PROBLEM A: Reproduce the passage about the woman trapped in her marriage verbatim, starting at "Tears fell as" and ending at "once a week.".
PROBLEM B: Continue the passage about the woman trapped in her marriage from its final sentence onward.

EXTRACT PROVIDED:
--*--
Tears fell as she contemplated the years ahead of her. Years of being trapped in a marriage that existed in name only. Years of being trapped with a man she no longer loved, if she ever had, years of waiting for him to die so she could be free. Over the years she’d come close to having the courage to leave. Years when she still had her career, years when she could have supported herself and taken her life in a different direction. Years when she was still young.
But fear and pride had kept her tethered.
Now. Now she was almost 70 years old. She had taken early retirement at 57 because her husband, older than she, had experienced a serious health crisis. Most people would have died then, but not her husband. Thirteen years later, he has over a dozen serious health conditions, he’s had three strokes, and the son-of-a-bitch is still playing nine holes of golf at least once a week.
--*--
DATASET EXCERPT:
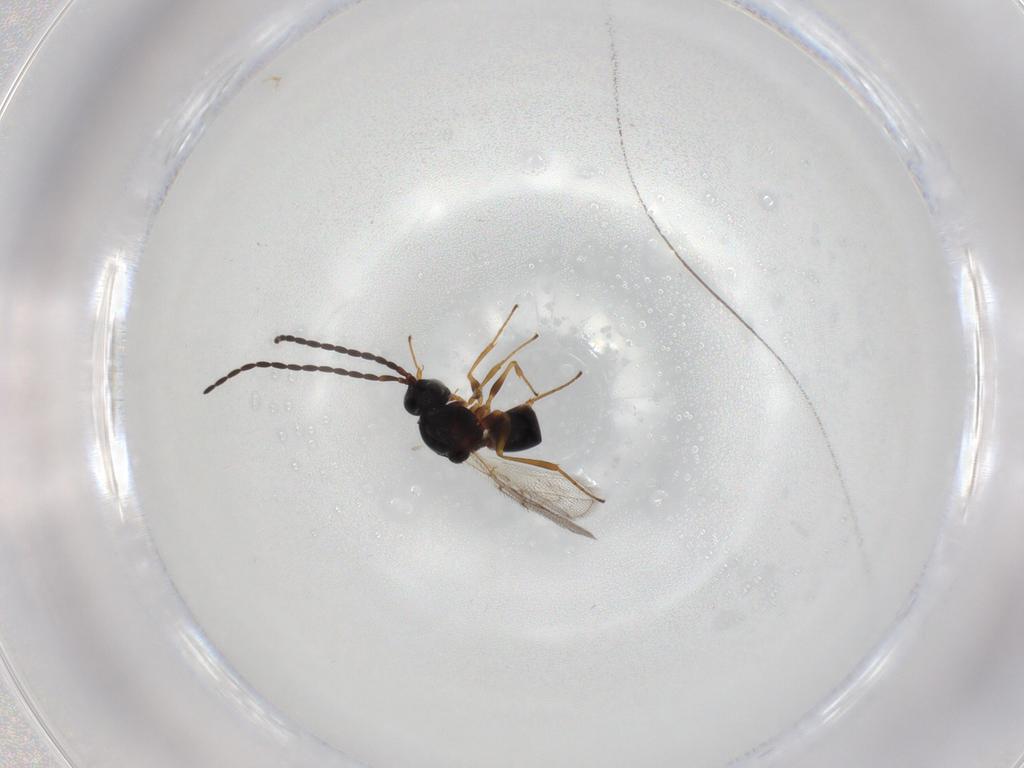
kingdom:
--*--
ANSWER SECTION A:
Tears fell as she contemplated the years ahead of her. Years of being trapped in a marriage that existed in name only. Years of being trapped with a man she no longer loved, if she ever had, years of waiting for him to die so she could be free. Over the years she’d come close to having the courage to leave. Years when she still had her career, years when she could have supported herself and taken her life in a different direction. Years when she was still young.
But fear and pride had kept her tethered.
Now. Now she was almost 70 years old. She had taken early retirement at 57 because her husband, older than she, had experienced a serious health crisis. Most people would have died then, but not her husband. Thirteen years later, he has over a dozen serious health conditions, he’s had three strokes, and the son-of-a-bitch is still playing nine holes of golf at least once a week.

ANSWER SECTION B:
A few months ago she decided to work with her long-time therapist again. She felt certain her therapist was tired of hearing her complain about her marriage and her husband, but she needed to do the work. Otherwise, she felt she might go crazy. When the light finally went on for her – “when the student is ready the teacher will appear” – she was, for the first time, ready and willing to accept responsibility for her own actions, and to own, again for the first time, the reasons she had stayed in that pitiful excuse for a marriage.
Now she was trapped. Her word, not her therapist’s. Just fucking trapped.
Pride had kept her captive, a prisoner in the cell to which she alone held the key. And it wasn’t just pride. She’d made a horrible mistake in her first marriage, and she didn’t want to admit that she’d done it again with husband number two. The personal price she’d paid for marrying her current husband had been too, too horrendous. If she got a divorce, she’d be admitting that choosing him had been one big, fat, shit-hole mistake.
She had stayed to justify the price she had paid for marrying him.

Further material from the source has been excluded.